▶ Task requirements: A complete answer lists every line of the material where the string "recessed" occurs.
============
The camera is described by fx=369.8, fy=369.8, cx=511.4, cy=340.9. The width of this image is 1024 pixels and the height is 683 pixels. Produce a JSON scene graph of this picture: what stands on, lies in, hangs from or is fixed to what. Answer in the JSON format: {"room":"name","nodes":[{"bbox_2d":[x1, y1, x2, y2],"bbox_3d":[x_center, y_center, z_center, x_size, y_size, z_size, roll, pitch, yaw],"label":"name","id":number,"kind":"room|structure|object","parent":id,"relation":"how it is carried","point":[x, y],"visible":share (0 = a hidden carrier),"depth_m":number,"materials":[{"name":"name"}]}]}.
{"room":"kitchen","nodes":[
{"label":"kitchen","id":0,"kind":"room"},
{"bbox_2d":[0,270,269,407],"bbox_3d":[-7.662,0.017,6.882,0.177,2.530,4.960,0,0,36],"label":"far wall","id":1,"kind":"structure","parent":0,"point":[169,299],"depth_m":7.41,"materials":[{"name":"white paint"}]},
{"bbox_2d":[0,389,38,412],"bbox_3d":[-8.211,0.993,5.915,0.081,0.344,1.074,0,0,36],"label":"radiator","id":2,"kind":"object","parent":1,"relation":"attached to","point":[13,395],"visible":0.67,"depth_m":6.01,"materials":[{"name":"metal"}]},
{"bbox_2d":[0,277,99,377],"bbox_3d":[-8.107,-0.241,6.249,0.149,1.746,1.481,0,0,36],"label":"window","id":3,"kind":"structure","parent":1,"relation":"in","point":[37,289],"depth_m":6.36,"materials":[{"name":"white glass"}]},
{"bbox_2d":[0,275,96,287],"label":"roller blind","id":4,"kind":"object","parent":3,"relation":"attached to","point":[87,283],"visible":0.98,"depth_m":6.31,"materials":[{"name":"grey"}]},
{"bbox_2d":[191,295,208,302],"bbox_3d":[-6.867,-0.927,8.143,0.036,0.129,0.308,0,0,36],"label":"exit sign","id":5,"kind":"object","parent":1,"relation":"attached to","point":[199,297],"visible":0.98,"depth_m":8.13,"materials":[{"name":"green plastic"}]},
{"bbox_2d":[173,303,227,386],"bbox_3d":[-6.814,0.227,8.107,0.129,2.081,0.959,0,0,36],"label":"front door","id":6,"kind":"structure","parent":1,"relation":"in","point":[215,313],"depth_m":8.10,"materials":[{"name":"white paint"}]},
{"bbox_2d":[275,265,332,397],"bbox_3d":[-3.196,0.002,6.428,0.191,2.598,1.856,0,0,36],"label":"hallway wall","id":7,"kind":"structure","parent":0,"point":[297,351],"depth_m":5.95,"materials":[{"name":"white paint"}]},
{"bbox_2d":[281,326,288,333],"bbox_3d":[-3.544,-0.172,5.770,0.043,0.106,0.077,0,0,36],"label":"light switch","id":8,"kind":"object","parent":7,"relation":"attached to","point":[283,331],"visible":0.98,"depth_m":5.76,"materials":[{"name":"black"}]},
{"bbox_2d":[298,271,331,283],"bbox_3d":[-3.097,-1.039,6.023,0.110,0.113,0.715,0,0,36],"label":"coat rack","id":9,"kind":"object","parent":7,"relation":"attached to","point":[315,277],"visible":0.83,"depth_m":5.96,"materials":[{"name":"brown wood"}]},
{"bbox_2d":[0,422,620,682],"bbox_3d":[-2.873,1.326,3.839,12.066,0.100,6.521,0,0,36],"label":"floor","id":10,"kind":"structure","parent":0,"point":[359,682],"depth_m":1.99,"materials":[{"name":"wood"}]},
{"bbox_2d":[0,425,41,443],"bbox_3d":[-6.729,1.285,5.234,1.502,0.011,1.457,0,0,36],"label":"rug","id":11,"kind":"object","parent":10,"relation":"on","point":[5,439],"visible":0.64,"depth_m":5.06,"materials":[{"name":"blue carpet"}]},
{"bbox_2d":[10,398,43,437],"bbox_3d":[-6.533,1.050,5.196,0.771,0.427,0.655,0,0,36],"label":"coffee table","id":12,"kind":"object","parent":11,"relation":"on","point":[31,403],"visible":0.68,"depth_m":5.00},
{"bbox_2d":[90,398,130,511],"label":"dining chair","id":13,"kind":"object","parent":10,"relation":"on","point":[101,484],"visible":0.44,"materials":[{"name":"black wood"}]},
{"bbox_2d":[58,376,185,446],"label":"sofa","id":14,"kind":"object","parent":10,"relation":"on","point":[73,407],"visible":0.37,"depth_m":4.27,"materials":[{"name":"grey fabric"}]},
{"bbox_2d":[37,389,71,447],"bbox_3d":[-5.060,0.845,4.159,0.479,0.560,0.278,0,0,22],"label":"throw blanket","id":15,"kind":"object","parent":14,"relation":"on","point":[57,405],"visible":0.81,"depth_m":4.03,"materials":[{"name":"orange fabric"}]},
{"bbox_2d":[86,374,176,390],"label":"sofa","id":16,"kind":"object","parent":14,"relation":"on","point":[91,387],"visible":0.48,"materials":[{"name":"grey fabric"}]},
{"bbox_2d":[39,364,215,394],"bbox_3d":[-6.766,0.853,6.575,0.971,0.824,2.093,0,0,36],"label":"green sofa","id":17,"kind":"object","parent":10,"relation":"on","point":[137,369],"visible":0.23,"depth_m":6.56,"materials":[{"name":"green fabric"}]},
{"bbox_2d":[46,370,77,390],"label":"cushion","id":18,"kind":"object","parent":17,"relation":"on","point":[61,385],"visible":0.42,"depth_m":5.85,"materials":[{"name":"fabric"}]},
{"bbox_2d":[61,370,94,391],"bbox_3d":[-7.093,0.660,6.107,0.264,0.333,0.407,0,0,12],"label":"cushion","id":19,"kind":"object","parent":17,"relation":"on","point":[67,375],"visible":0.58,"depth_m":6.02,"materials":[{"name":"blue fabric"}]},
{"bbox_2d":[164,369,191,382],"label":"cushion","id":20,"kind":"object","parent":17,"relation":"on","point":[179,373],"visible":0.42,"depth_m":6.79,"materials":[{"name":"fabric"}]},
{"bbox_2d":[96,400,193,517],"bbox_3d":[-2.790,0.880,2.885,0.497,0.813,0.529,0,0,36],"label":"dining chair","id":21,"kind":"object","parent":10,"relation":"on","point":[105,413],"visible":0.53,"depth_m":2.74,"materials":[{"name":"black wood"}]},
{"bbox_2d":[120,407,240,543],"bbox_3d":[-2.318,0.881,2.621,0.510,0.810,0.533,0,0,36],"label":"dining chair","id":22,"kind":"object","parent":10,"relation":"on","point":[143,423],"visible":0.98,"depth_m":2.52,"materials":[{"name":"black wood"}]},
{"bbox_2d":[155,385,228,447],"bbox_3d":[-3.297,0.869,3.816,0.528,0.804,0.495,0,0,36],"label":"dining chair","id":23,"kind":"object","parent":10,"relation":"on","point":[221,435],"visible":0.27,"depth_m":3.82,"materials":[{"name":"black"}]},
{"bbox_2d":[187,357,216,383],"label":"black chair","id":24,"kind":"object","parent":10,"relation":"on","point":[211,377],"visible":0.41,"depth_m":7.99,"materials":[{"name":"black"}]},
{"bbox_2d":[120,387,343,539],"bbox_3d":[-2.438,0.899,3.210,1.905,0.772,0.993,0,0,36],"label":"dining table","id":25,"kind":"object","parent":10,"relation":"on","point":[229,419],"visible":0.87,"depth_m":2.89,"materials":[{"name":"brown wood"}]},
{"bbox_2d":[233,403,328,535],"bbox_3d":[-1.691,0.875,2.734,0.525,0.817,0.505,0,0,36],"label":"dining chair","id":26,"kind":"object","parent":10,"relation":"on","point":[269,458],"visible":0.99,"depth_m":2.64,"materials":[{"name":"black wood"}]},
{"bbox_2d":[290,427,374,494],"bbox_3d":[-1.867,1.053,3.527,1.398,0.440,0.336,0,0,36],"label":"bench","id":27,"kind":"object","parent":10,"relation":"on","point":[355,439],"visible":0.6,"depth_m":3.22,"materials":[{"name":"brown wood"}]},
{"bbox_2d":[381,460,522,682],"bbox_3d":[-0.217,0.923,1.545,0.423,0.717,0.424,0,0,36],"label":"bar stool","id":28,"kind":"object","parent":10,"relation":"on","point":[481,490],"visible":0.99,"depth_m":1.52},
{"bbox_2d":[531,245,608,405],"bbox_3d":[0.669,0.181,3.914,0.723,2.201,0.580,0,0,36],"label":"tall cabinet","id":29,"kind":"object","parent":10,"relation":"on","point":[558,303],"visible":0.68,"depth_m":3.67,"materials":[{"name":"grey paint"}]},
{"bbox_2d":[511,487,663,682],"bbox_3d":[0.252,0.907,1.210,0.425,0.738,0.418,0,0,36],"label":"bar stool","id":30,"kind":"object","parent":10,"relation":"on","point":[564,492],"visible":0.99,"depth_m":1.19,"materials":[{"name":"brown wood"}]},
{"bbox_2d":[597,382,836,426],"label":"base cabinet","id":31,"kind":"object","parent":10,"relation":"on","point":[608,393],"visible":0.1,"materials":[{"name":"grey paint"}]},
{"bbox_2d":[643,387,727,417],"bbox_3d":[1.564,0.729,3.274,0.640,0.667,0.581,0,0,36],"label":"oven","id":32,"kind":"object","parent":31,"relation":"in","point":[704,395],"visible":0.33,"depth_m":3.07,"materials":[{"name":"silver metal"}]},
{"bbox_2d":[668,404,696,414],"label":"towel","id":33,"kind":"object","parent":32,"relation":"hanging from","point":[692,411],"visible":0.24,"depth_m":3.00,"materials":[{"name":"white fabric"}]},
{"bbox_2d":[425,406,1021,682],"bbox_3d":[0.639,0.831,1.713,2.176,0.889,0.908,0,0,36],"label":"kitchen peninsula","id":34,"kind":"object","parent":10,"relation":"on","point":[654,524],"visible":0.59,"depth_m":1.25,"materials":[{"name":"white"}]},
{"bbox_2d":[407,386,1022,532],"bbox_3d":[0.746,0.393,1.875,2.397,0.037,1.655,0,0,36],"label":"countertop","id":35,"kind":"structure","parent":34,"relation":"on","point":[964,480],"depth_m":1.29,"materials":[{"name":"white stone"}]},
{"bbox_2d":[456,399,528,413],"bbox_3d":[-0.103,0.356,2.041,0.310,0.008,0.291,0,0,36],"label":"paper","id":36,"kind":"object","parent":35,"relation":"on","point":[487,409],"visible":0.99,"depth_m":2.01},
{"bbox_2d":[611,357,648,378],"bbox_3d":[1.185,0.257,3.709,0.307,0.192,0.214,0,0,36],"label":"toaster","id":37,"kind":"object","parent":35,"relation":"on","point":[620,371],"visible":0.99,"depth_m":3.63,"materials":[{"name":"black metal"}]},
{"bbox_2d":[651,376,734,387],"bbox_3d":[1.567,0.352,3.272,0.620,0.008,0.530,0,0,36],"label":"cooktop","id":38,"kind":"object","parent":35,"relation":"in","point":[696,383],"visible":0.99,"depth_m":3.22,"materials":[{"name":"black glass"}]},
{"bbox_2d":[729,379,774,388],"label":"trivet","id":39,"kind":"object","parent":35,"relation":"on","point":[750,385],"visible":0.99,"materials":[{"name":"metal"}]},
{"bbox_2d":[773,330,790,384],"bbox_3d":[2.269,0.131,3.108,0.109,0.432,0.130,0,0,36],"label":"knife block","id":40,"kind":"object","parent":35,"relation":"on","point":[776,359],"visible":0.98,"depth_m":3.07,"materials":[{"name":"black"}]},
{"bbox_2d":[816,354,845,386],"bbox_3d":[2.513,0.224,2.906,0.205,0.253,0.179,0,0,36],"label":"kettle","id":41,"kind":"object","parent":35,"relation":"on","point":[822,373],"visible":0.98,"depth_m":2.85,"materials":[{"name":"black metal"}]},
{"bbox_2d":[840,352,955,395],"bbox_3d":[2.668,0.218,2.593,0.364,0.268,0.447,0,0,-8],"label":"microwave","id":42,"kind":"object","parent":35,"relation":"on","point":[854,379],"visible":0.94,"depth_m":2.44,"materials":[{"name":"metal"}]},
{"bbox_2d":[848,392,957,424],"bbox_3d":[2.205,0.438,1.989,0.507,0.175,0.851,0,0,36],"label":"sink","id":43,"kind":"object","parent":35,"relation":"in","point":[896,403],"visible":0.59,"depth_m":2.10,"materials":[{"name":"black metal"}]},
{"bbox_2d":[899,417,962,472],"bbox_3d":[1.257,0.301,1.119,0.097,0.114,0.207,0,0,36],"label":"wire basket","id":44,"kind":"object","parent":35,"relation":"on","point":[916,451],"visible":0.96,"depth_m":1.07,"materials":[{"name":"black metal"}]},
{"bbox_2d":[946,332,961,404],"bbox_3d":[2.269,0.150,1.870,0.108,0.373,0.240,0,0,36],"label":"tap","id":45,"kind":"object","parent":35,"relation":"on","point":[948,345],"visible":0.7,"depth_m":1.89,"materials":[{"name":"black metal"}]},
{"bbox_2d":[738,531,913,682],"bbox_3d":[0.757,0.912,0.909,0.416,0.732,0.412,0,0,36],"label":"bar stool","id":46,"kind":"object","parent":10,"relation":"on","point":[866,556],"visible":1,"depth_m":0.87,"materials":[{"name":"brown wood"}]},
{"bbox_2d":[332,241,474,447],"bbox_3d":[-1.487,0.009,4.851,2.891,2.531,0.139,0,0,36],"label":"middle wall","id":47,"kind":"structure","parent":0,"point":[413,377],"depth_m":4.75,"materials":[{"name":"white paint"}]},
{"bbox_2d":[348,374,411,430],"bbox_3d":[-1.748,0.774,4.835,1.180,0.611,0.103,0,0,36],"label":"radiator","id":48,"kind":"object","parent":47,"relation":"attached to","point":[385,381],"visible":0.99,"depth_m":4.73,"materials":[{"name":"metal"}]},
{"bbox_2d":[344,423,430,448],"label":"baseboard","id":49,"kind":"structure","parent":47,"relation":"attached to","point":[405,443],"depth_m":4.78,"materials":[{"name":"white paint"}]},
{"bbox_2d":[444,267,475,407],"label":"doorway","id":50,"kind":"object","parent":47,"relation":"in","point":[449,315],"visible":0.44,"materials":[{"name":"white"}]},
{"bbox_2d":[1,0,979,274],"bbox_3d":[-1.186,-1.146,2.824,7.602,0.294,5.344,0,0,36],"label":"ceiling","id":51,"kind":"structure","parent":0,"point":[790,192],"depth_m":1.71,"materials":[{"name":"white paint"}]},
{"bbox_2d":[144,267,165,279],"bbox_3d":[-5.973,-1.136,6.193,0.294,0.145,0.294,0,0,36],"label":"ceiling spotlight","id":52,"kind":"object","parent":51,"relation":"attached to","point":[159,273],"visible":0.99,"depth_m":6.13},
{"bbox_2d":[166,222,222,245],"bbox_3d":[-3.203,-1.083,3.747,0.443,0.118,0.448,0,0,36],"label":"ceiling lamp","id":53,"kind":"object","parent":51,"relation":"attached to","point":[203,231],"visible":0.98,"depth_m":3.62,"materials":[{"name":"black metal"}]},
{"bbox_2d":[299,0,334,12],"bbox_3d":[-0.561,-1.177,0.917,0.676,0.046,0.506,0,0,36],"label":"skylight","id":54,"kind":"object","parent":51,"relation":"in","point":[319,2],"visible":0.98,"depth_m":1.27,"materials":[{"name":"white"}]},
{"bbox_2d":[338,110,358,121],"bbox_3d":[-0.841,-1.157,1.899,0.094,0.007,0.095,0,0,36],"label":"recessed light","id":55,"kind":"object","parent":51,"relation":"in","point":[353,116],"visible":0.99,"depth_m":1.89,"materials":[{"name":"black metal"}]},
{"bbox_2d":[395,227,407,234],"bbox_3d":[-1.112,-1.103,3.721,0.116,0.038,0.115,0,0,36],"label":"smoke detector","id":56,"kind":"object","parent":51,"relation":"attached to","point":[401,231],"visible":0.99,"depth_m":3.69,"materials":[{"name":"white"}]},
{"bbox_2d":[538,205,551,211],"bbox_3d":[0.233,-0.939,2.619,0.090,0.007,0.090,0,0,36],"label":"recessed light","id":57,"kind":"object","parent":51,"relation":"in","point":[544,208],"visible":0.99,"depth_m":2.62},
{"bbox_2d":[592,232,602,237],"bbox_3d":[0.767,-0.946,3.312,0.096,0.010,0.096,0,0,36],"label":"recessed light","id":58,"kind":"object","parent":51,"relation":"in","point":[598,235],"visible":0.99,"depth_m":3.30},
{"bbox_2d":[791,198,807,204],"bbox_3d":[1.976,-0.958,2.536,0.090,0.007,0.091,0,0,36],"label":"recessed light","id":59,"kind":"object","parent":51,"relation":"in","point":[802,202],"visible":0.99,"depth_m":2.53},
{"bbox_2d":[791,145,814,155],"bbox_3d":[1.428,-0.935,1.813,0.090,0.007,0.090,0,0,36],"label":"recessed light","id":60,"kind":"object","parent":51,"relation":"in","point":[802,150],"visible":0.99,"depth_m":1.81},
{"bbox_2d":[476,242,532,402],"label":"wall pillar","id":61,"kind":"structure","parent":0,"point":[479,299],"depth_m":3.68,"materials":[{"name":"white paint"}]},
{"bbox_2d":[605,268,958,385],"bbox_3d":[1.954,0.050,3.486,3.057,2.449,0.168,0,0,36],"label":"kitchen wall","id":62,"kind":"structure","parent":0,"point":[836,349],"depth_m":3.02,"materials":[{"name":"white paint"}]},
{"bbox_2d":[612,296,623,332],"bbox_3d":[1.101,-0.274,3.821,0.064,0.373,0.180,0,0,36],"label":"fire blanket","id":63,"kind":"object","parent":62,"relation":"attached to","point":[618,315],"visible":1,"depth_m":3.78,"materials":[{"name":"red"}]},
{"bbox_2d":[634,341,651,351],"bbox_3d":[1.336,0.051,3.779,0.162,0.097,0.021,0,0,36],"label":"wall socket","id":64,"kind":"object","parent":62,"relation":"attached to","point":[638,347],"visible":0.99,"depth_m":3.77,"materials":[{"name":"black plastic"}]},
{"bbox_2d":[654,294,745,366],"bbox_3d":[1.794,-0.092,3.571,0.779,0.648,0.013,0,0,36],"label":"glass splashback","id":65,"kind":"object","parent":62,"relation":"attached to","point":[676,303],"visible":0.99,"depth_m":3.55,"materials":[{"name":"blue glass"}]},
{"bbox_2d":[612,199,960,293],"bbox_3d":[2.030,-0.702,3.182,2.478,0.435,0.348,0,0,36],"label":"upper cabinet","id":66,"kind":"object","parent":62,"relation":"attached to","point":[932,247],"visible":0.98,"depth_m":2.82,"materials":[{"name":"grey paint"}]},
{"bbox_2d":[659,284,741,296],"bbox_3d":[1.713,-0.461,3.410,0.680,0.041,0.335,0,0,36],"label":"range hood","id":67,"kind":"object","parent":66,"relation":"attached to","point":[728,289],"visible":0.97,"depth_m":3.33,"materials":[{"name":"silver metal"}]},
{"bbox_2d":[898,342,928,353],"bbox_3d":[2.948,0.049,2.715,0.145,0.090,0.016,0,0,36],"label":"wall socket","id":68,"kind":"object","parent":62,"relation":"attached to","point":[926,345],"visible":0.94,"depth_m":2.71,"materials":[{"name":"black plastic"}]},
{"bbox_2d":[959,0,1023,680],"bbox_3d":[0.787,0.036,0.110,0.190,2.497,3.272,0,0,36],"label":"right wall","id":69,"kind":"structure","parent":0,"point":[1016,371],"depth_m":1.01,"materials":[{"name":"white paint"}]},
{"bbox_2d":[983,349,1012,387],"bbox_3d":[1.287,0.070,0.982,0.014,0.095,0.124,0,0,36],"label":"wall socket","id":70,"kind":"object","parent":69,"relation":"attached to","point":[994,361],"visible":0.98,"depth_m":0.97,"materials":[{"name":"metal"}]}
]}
============
▶ Response to the exercise:
{"bbox_2d":[338,110,358,121],"bbox_3d":[-0.841,-1.157,1.899,0.094,0.007,0.095,0,0,36],"label":"recessed light","id":55,"kind":"object","parent":51,"relation":"in","point":[353,116],"visible":0.99,"depth_m":1.89,"materials":[{"name":"black metal"}]},
{"bbox_2d":[538,205,551,211],"bbox_3d":[0.233,-0.939,2.619,0.090,0.007,0.090,0,0,36],"label":"recessed light","id":57,"kind":"object","parent":51,"relation":"in","point":[544,208],"visible":0.99,"depth_m":2.62},
{"bbox_2d":[592,232,602,237],"bbox_3d":[0.767,-0.946,3.312,0.096,0.010,0.096,0,0,36],"label":"recessed light","id":58,"kind":"object","parent":51,"relation":"in","point":[598,235],"visible":0.99,"depth_m":3.30},
{"bbox_2d":[791,198,807,204],"bbox_3d":[1.976,-0.958,2.536,0.090,0.007,0.091,0,0,36],"label":"recessed light","id":59,"kind":"object","parent":51,"relation":"in","point":[802,202],"visible":0.99,"depth_m":2.53},
{"bbox_2d":[791,145,814,155],"bbox_3d":[1.428,-0.935,1.813,0.090,0.007,0.090,0,0,36],"label":"recessed light","id":60,"kind":"object","parent":51,"relation":"in","point":[802,150],"visible":0.99,"depth_m":1.81},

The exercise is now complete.